Post by RexSueciae » Tue May 20, 2014 12:27 am

What do you mean, "When is it appropriate for powers"? Are you asking when in the question you should put them (it depends, but generally after the first clue or so--if your powers are "too difficult to get," use easier clues) or if it's appropriate to use them for middle school (sure, you don't have to and it's time-consuming but it's a gimmick that people tend to enjoy)?

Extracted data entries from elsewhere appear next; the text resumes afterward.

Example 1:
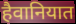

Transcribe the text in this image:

हैवानियात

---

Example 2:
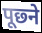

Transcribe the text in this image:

पूछ्ने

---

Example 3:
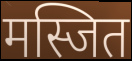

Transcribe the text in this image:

मस्जित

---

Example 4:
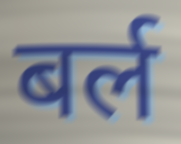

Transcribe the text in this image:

बर्ल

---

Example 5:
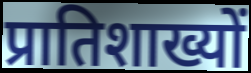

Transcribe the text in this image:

प्रातिशाख्यों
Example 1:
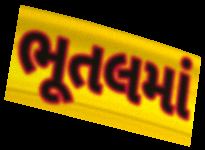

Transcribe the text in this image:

ભૂતલમાં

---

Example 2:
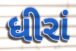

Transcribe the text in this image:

ધીરાં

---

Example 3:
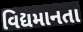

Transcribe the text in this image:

વિદ્યમાનતા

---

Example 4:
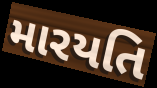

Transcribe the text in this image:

મારયતિ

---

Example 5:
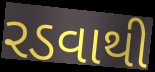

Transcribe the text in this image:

રડવાથી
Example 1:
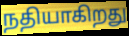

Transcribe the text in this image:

நதியாகிறது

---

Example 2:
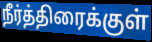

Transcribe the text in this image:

நீர்த்திரைக்குள்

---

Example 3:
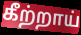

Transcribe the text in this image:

கீற்றாய்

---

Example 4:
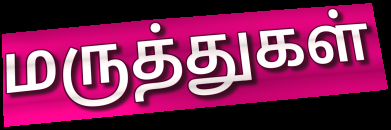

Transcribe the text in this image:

மருத்துகள்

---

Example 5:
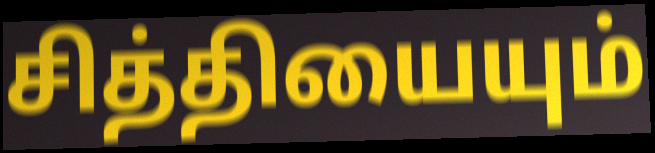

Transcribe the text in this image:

சித்தியையும்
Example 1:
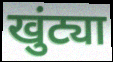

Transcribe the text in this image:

As for the distribution, you could borrow NAQT's middle school distribution, which is somewhat idiosyncratic with its decimals and its categories of dubious quality (computational math, young adult literature), or you could make a new one. I've knocked together a sample distribution (for a round with 20 tossups and bonuses), with comments on each category. Take all of this with a grain of salt, because I probably don't know what I'm doing, but here goes:


Literature: 4/4
  • I recommend 1/1 American, 1/1 British, 1/1 European, 1/1 Other (World, Ancient, any of the other three subcategories)--unless you're of the opinion that World Lit is entirely too hard for middle schoolers altogether, which might be the case. Please don't make this category into "language" and have tossups on grammar or verb tenses in Latin, because that's stupid. Asking about young adult literature is something that NAQT does and which you probably shouldn't do. One of the Big 3 categories.
History: 4/4
  • Something like 1/1 American, 1/1 European (being sure to include a substantial amount of British history), 1/1 World, 1/1 Ancient/Modern. One of the Big 3 categories, essentially unchanged from standard high school distribution because I'm unimaginative.
Science: 4/4
  • The standard for high school is 1/1 Biology, 1/1 Chemistry, 1/1 Physics, and 1/1 Other, but I'm worried how well physics, or even chemistry, would play with a middle school audience. I'd recommend boosting biology a lot because it's more likely that middle schoolers would have come into contact with it (I'm sure you'd find more people who know what a spleen is than a Bose-Einstein condensate, for instance). Maybe try and ask easier chemistry or physics if possible, and include more things like Earth Science (and some meteorology and astronomy?) and less Technology/CS in Other, for a tentative final subdistribution of 2/2 Biology, 1/1 Chemistry/Physics (do a tossup on one and a bonus on the other for each round), and 1/1 Other. One of the Big 3 categories.
Religion/Myth: 2/2
  • 1/1 Religion, 1/1 Myth. Fairly straightforward. Middle schoolers should know this. I separated Philosophy from its usual grouping with Religion/Myth for reasons that I shall explain shortly.
Fine Arts: 2/2
  • This one is a bit tricky. You'll have to be really careful with music, but I think you might be able to pull off 1/1 Visual Art, 1/1 Other. If not, just make this 1/1 Fine Arts and add another 1/1 Trash.
Philosophy/Social Science: 0/0
  • As much of a partisan I might be for 1/1 Philosophy and 1/1 Social Science in regular high school quizbowl, I highly doubt any middle schooler is going to know much of this beyond the absolute basics. You might be able to fit one or two questions on the topic into a "Misc. Academic" category, but there's not enough to stand alone.
Geography: 2/2
  • Slightly increased from the regular high school norm, but about the same as NAQT's normal content--just don't go overboard with, I dunno, "Name these Lithuanian rivers for 10 points each." You could probably do 1/1 American, 1/1 Foreign to avoid that.
Trash: 2/2
  • Maybe 3/3 if you decide against 2/2 Fine Arts or if you cut some other category. Now that I think about it, 3/3 Trash would allow you to do something like 1/1 Popular Culture, 1/1 Sports, 1/1 Misc. Academic which would allow you to write that stamp collecting tossup you've always dreamed of or leave room to add additional questions from categories you think are underrepresented.

Hope this helps.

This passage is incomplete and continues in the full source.